- Fuente
****************

En ambos casos, las victimas de estas guerras climáticas han sido los más pobres entre los pobres. En este sentido amplio, las guerras climáticas son anteriores a la emergencia del capitalismo y se han presentado en diversos períodos históricos. Por ejemplo, podrían considerarse como resultado de guerras climáticas la expansión y decadencia de la civilización maya en Mesoamérica. En efecto, en la región cayeron grandes lluvias durante cerca de dos siglos (entre el 450 y el 660) que favorecieron la producción de alimentos y el crecimiento demográfico, así como la construcción de grandes ciudades. Pero luego de eso sobrevino un período de sequias que se prolongó durante cuatro siglos, sequias que redujeron la producción agrícola y generaron una fragmentación social y el colapso político de la casta dominante. Existió un vínculo directo entre la sequía prolongada, la reducción de las cosechas, el hambre, la muerte y el desplazamiento obligado de población. Al principio, en el período en que abundaron las lluvias se “reforzó el poder de los reyes de los centros poblados, que reclamaban el crédito por las lluvias que traían prosperidad y realizaban sacrificios de sangre públicos destinados a mantener el clima favorable a la agricultura”. Pero, “cuando el periodo de lluvias cambió gradualmente al clima seco, en torno al año 660, el poder de los reyes y su influencia se derrumbaron, lo que tiene estrecha relación con el aumento de las guerras por los recursos escasos”. Cuando los reyes, a los ojos de la población, eran capaces de hacer llover, mantuvieron su hegemonía, pero cuando las cosas empezaron a cambiar, y dejó de llover: “y si a pesar de hacer ceremonias para que mejoren no pasa nada, entonces la gente empieza a cuestionar si los reyes realmente deberían estar a cargo de la comunidad”. Estas palabras del Douglas Kennett, antropólogo de la Universidad de Penn State enfatizan el impacto que las modificaciones climáticas tuvieron en la suerte de los Mayas (La Jornada, 2012 / Gill, 2008 / Fagan, 2009: 193 y ss).

****************

Prosiga el texto sobre las guerras climáticas y la civilización maya a partir de su última oración. Las entradas no intervienen en absoluto en este ejercicio.

- Entradas proporcionadas
****************

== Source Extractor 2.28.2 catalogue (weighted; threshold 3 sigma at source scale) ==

****************

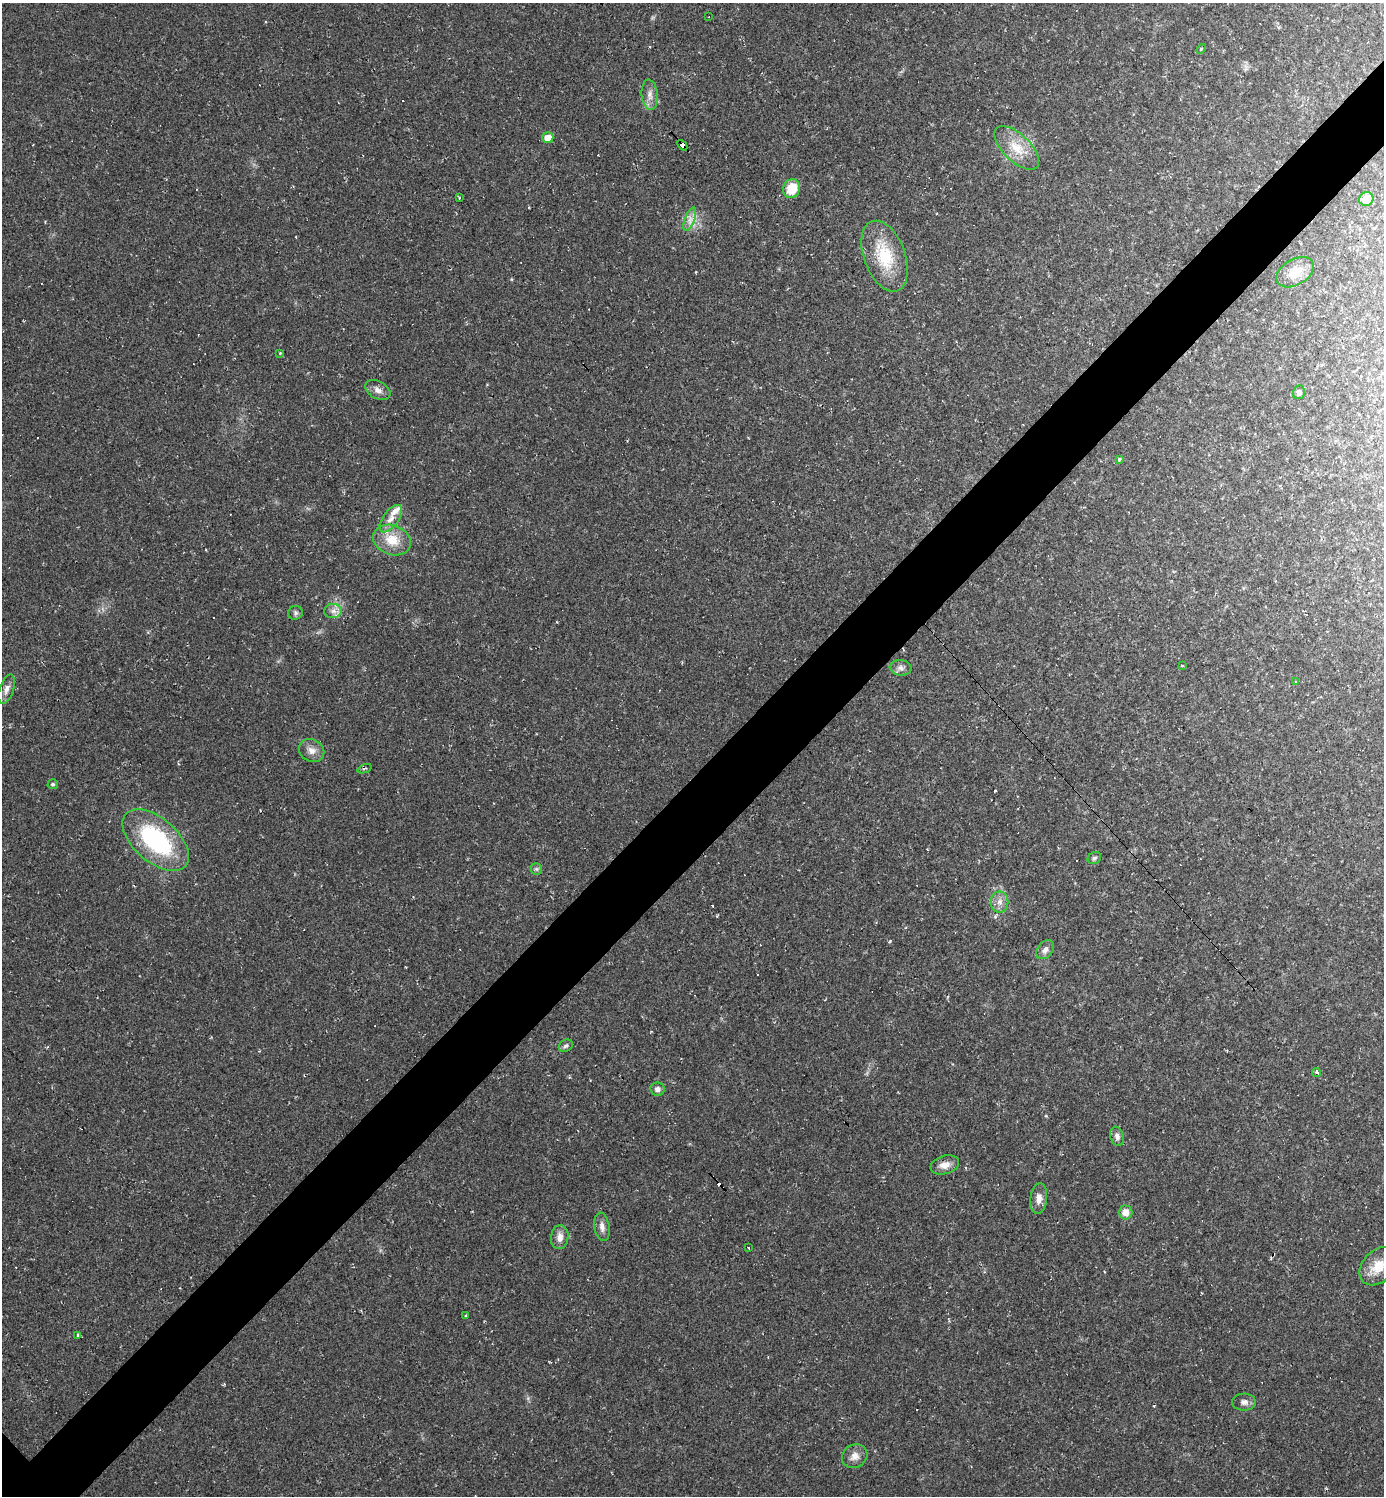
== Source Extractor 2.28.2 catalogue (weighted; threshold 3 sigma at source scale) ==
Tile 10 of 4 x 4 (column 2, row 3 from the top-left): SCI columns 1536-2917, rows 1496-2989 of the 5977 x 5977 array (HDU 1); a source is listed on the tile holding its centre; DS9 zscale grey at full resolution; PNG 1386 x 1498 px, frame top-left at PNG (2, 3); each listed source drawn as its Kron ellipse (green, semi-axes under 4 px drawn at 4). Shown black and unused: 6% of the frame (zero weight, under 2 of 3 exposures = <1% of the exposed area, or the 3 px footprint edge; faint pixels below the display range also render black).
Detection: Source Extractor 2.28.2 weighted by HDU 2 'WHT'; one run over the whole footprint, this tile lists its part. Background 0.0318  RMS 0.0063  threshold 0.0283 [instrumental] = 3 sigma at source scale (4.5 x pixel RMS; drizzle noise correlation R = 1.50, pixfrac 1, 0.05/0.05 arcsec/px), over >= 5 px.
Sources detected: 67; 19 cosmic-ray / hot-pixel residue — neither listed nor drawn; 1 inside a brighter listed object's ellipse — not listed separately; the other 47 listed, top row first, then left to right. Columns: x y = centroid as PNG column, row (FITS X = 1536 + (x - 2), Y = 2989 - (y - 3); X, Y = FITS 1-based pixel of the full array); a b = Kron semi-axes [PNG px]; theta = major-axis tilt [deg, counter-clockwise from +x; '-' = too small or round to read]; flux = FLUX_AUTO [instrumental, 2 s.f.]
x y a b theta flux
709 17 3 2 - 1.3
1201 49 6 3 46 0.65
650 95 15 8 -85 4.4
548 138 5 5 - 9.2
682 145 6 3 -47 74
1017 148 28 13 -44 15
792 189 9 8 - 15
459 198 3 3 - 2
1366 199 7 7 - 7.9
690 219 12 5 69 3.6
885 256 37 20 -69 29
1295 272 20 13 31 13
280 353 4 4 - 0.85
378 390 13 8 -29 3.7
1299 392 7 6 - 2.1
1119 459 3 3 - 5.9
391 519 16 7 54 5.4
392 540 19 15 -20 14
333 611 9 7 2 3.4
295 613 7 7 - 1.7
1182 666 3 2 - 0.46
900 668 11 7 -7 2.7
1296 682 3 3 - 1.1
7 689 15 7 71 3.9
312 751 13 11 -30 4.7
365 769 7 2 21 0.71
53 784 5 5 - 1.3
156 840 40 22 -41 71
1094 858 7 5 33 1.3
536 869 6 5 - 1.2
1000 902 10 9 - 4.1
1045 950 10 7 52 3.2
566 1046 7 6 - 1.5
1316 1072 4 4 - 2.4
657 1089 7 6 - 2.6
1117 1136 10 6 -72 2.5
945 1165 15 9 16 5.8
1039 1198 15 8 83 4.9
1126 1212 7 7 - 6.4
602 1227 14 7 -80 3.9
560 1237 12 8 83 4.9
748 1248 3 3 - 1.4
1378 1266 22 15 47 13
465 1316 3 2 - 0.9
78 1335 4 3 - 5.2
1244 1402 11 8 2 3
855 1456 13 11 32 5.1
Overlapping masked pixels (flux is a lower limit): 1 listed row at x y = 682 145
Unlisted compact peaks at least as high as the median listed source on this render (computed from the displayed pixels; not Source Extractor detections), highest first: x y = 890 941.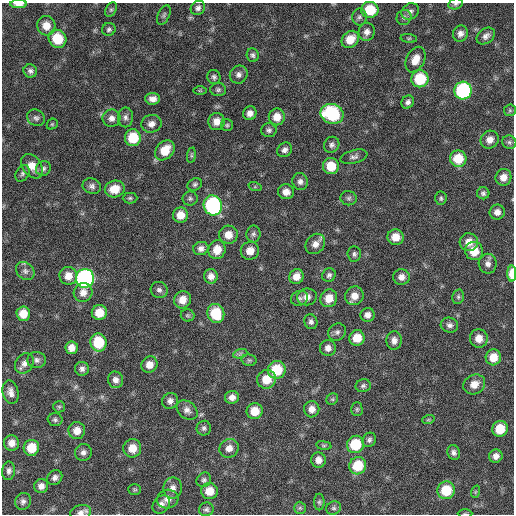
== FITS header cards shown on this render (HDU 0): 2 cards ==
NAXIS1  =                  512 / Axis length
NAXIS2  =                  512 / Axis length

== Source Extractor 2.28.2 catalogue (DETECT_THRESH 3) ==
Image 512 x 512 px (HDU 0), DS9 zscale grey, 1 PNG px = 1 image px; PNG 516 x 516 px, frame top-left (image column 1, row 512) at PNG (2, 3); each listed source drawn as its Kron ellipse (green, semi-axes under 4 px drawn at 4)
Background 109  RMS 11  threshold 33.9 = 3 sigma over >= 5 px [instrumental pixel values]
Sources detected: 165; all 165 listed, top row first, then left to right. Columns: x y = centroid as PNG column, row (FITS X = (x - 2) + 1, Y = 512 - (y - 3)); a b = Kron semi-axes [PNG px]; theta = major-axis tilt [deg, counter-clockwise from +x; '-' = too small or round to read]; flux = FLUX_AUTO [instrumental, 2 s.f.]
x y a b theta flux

****************

- Resultado del ejercicio
En sentido estricto, sí existen guerras climáticas cuando conscientemente un sector de la sociedad (una clase dominante o un estado imperialista) incide en la alteración del clima, mediante el uso de armas, como estrategia de guerra, con la finalidad de destruir sistemas agrícolas, ecosistemas, o recursos hídricos en un determinado territorio, donde residen personas que pertenecen al que se consideran como bando enemigo. En esta dirección, el caso más mencionado es el del llamado Programa de Investigación de Aurora Activa de Alta Frecuencia (HAARP, por sus siglas en inglés) por parte de los Estados Unidos, un proyecto militar para alterar el clima en los territorios enemigos. Según el investigador canadiense
Michel Chossudovsky (2007): “Desde el punto de vista militar, HAARP es un arma de destrucción masiva, que opera desde la atmósfera exterior y es capaz de desestabilizar sistemas agrícolas y ecológicos en todo el mundo”.
Un antecedente de esa estrategia de guerra fue la utilización de técnicas de bombardeo de nubes, que comenzó en 1967 con el Proyecto Popeye en Vietnam, que fue desarrollada por los Estados Unidos entre 1967 y 1972, como “el primer uso sistemático y hostil, conocido en la historia, de las técnicas de modificación ambiental, en el marco de la guerra del Sudeste Asiático”. Su objetivo era prolongar la estación del monzón y cortar los suministros por la pista Ho Chi Minh, por la cual Vietnam del Norte abastecía a las Fuerzas de Liberación de Vietnam del Sur (Vietcong). “Para dificultar el tráfico de suministros que aportaba esa ruta, la 54ª Escuadrilla de Reconocimiento Meteorológico, sembró el cielo con Ioduro de Plata para que el periodo de lluvias aumentara un promedio de 30 a 45 días. Se pretendía que la lluvia provocara desprendimientos sobre las calzadas, que los ríos se desbordaran y que el terreno quedara impracticable para el tránsito de camiones”. Esas operaciones de “contrainsurgencia climática” se iniciaron el 20 de marzo de 1967 y se prolongaron durante la estación lluviosa (marzo-noviembre) hasta el año 1972. Los encargados de la misión eran tres aviones C-130 y dos F4-C, que partían de la Base de la Fuerza Aérea Tailandesa, situada en Udorn, dos veces por día. “Los vuelos eran oficialmente misiones de reconocimiento, las tripulaciones eran rotatorias y formaban parte de la 54ª Escuadrilla de Reconocimiento Meteorológico estacionada en la isla de Guam, siendo su cometido teórico la realización de un parte meteorológico. […] En total se realizaron 2602 misiones, “sembrando” 47.409 nubes, y con un costo de 21.6 millones de dólares” (Curiosidades Guinness, 2009).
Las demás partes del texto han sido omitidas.